Intrinsic camera parameters:
* * *

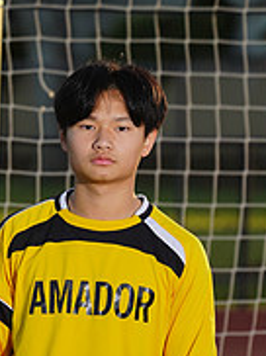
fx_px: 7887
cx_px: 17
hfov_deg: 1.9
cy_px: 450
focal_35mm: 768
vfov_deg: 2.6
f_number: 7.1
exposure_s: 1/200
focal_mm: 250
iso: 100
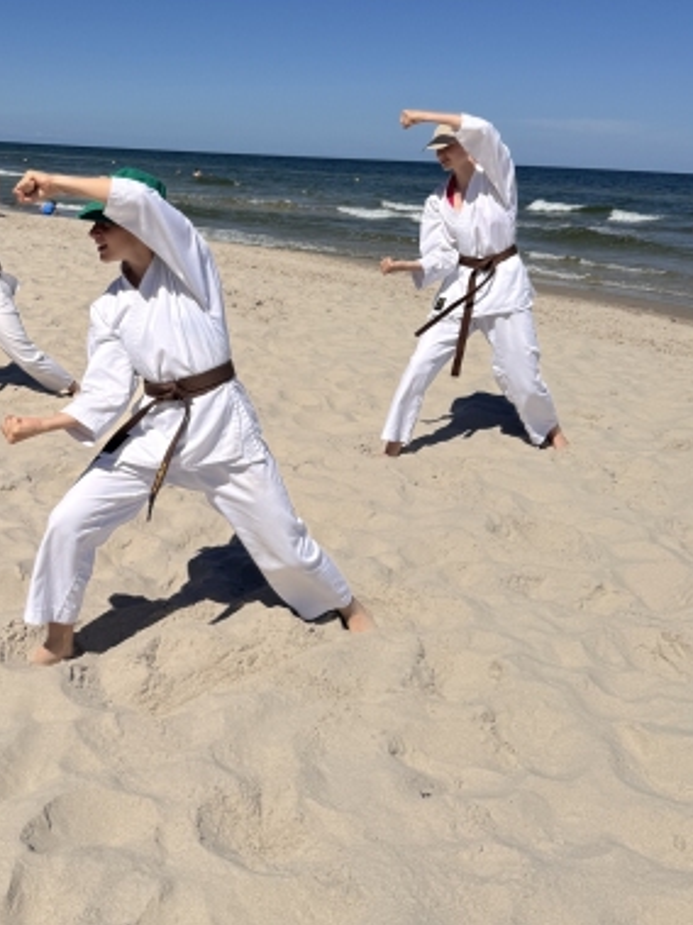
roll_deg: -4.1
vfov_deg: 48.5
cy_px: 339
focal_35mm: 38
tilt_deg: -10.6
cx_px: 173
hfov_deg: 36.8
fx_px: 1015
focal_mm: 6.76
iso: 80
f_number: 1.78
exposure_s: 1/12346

* * *

• TASK TO COMPLETE
Every record must be set down again exactly; pictures do not belong in the copy.

• RESULT OF THE EXERCISE
fx_px: 7887
cx_px: 17
hfov_deg: 1.9
cy_px: 450
focal_35mm: 768
vfov_deg: 2.6
f_number: 7.1
exposure_s: 1/200
focal_mm: 250
iso: 100
roll_deg: -4.1
vfov_deg: 48.5
cy_px: 339
focal_35mm: 38
tilt_deg: -10.6
cx_px: 173
hfov_deg: 36.8
fx_px: 1015
focal_mm: 6.76
iso: 80
f_number: 1.78
exposure_s: 1/12346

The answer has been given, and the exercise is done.